What the task asks: Copy out the text of each row below word for word, leaving out the pictures.

Data records:
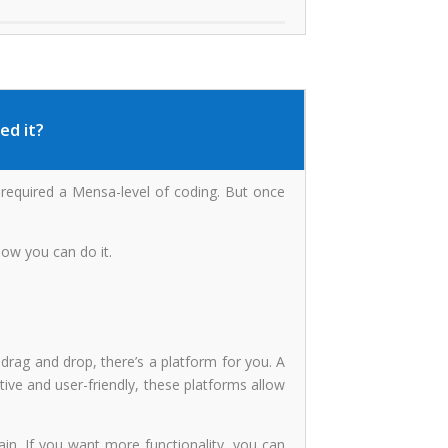
ed it?
t required a Mensa-level of coding. But once
how you can do it.
ag and drop, there’s a platform for you. A
tive and user-friendly, these platforms allow
in. If you want more functionality, you can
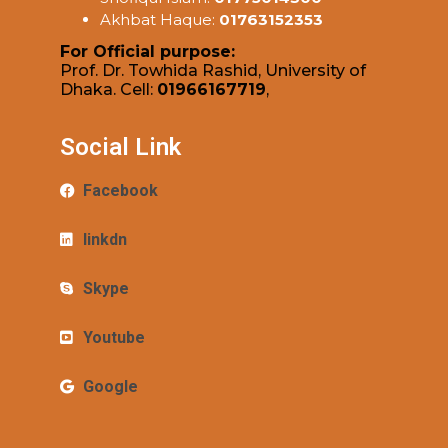
Akhbat Haque:
01763152353
For Official purpose:
Prof. Dr. Towhida Rashid, University of
Dhaka. Cell:
01966167719
,
Social Link
Facebook
linkdn
Skype
Youtube
Google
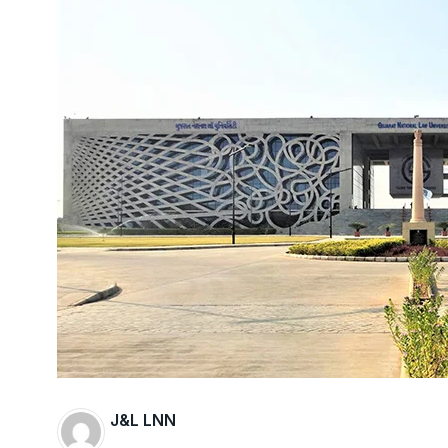
J&L LNN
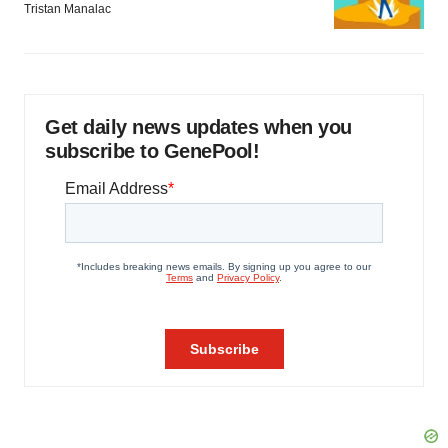
Tristan Manalac
Get daily news updates when you
subscribe to GenePool!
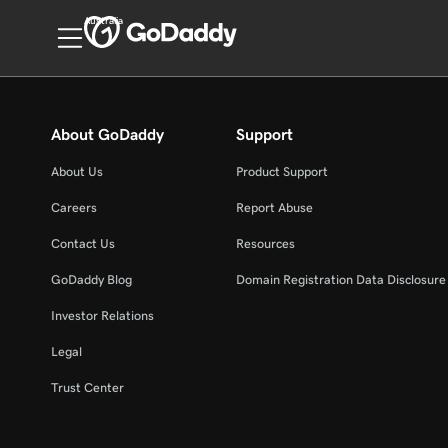
Australia
About GoDaddy
Support
About Us
Product Support
Careers
Report Abuse
Contact Us
Resources
GoDaddy Blog
Domain Registration Data Disclosure 
Investor Relations
Legal
Trust Center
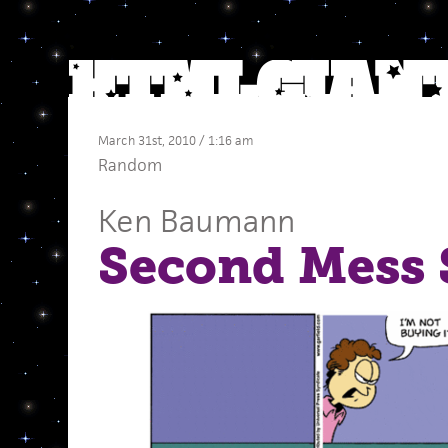
March 31st, 2010 / 1:16 am
Random
Ken Baumann
Second Mess 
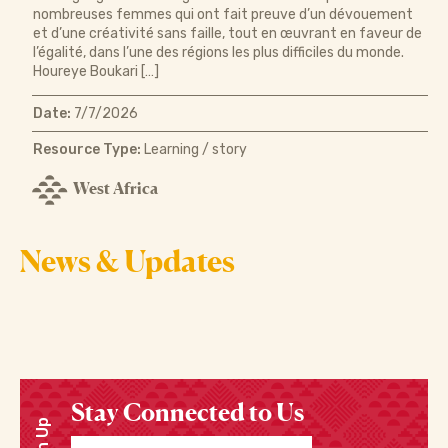
nombreuses femmes qui ont fait preuve d’un dévouement
et d’une créativité sans faille, tout en œuvrant en faveur de
l’égalité, dans l’une des régions les plus difficiles du monde.
Houreye Boukari […]
Date:
7/7/2026
Resource Type:
Learning / story
West Africa
News & Updates
Stay Connected to Us
Sign Up
Enter your email address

Exercise answer:
ed it?
t required a Mensa-level of coding. But once
how you can do it.
ag and drop, there’s a platform for you. A
tive and user-friendly, these platforms allow
in. If you want more functionality, you can
Akhbat Haque:
01763152353
For Official purpose:
Prof. Dr. Towhida Rashid, University of
Dhaka. Cell:
01966167719
,
Social Link
Facebook
linkdn
Skype
Youtube
Google
J&L LNN
Tristan Manalac
Get daily news updates when you
subscribe to GenePool!
Australia
About GoDaddy
Support
About Us
Product Support
Careers
Report Abuse
Contact Us
Resources
GoDaddy Blog
Domain Registration Data Disclosure 
Investor Relations
Legal
Trust Center
March 31st, 2010 / 1:16 am
Random
Ken Baumann
Second Mess 
nombreuses femmes qui ont fait preuve d’un dévouement
et d’une créativité sans faille, tout en œuvrant en faveur de
l’égalité, dans l’une des régions les plus difficiles du monde.
Houreye Boukari […]
Date:
7/7/2026
Resource Type:
Learning / story
West Africa
News & Updates
Stay Connected to Us
Sign Up
Enter your email address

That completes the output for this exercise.